Advertisement

FTC Seeks to Shut Down L.A. Overseas Employment Agency

Share
Times Staff Writer

In an unprecedented step, the Federal Trade Commission will ask a federal judge Friday to permanently shut down a Los Angeles-based overseas employment agency on grounds that it bilked 70,000 or more clients out of at least $25 million.

The firm, Overseas Unlimited Agency, and its owner, convicted swindler Michael B. Marks of Canyon Country, have been the subjects of state or federal investigation since a few months after Marks acquired the employment agency in mid-1984.

The FTC, in a complaint filed in U.S. District Court in Los Angeles, charges that few of Overseas Unlimited’s clients obtained jobs abroad, despite paying the company fees of $395 to $550. Though the firm promised to maintain an extensive database of job openings and a close working relationship with overseas employers, neither existed, the federal agency alleges.

Advertisement

State investigators say no more than 50 clients have landed jobs overseas in the four years that Marks, 47, has owned the agency.

While acknowledging isolated acts of misrepresentation, the firm has denied in court filings that it engaged in fraud. Rather, attorneys for Marks and Overseas Unlimited--which has refunded more than $300,000 to disgruntled clients in the past year--say the firm gathered data on thousands of job openings overseas, matched thousands of job seekers with potential employers and placed numerous clients in jobs.

Joel Levine, a Los Angeles attorney representing Marks, said the 480 clients of the agency who complained to state or federal agencies represented a tiny percentage of Overseas Unlimited’s clients.

“I would be willing to guess General Motors has an equal percentage of people dissatisfied with their automobiles,” Levine said Wednesday. Few customers have complained since the company tightened its business practices two years ago, he added.

The company--which claims to have 50,000 clients currently--advertised in local newspapers across the country, including the Los Angeles Times, and in national periodicals. Until a few days ago, one Los Angeles television station was continuing to broadcast a commercial in which Marks personally promoted the agency.

String of Proceedings

At the FTC’s request, U.S. District Judge William J. Rea put a receiver temporarily in charge of the company’s operations last week and froze the assets of the firm, Marks, and his wife, Susan Roy Marks, who also is named as a defendant in the civil complaint. The receiver immediately closed the agency’s Wilshire Boulevard office.

Advertisement

On Friday, Rea will conduct a hearing on the FTC’s request that he issue an injunction shutting down the firm permanently. Defense lawyers want the company to be allowed to resume business.

The FTC action--the first time federal regulators have sought to close down an overseas employment agency--is the latest in a string of civil and criminal proceedings involving Marks.

The state Bureau of Personnel Services, which regulates California employment agencies, began investigating Overseas Unlimited in November, 1984, and filed charges seeking to revoke the firm’s license in July, 1986.

“What you think you’re going to get is matched with at least three jobs that fit your qualifications and that the company will send your resume (to overseas employers), and supposedly the jobs are ones that are available and really exist and that you’re qualified for,” explained Deputy Atty.
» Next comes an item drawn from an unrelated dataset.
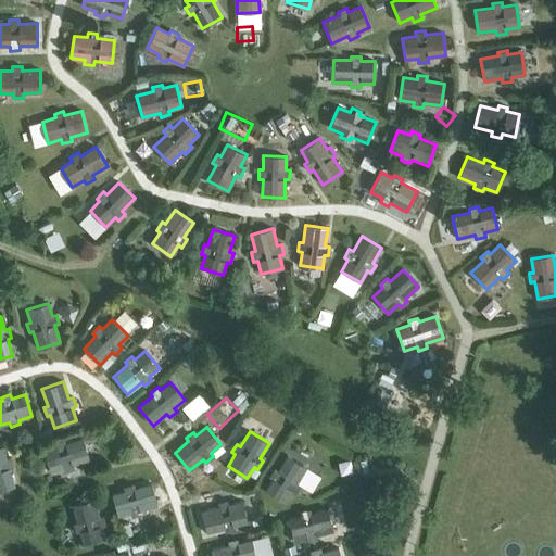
[(43,451),(50,472),(67,467),(68,470),(77,467),(76,464),(89,459),(81,438),(68,442),(67,438),(59,441),(60,445),(43,451)]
Gen. Sande Buhai Pond, who is prosecuting the state’s license revocation case.

“Unfortunately, a breakdown on any one of those things means you got nothing for your money,” Pond said Wednesday. “There was often a breakdown not just in one of those areas but in all those areas.”

Levine contends that the federal allegations filed by the FTC last week are part of a state and federal strategy to put the employment agency out of business before it can defend itself in the oft-postponed state proceedings.

Advertisement

Hearing Scheduled

He noted that the state attorney general’s office once had agreed to settle the charges without shutting down the agency, only to be overruled by the Bureau of Personnel Services. Also, Levine said Marks recently had offered to set up a trust fund, managed by an independent third party, to pay refunds to unhappy clients.

A hearing is scheduled in July on the state’s move to rescind the company’s employment agency license.

Beyond the state and federal civil charges, Marks and the firm have been the subject since 1986 of a continuing criminal investigation by the U.S. attorney’s office in Los Angeles, according to court documents.

Also, Marks pleaded guilty in January, 1987, to an unrelated felony count of mail fraud in connection with charges that he worked for his brother, H. L. Marks, in a $3-million fraudulent scheme to sell photocopier supplies by phone. In that case, Michael Marks was sentenced to 21 days in custody and placed on probation for five years.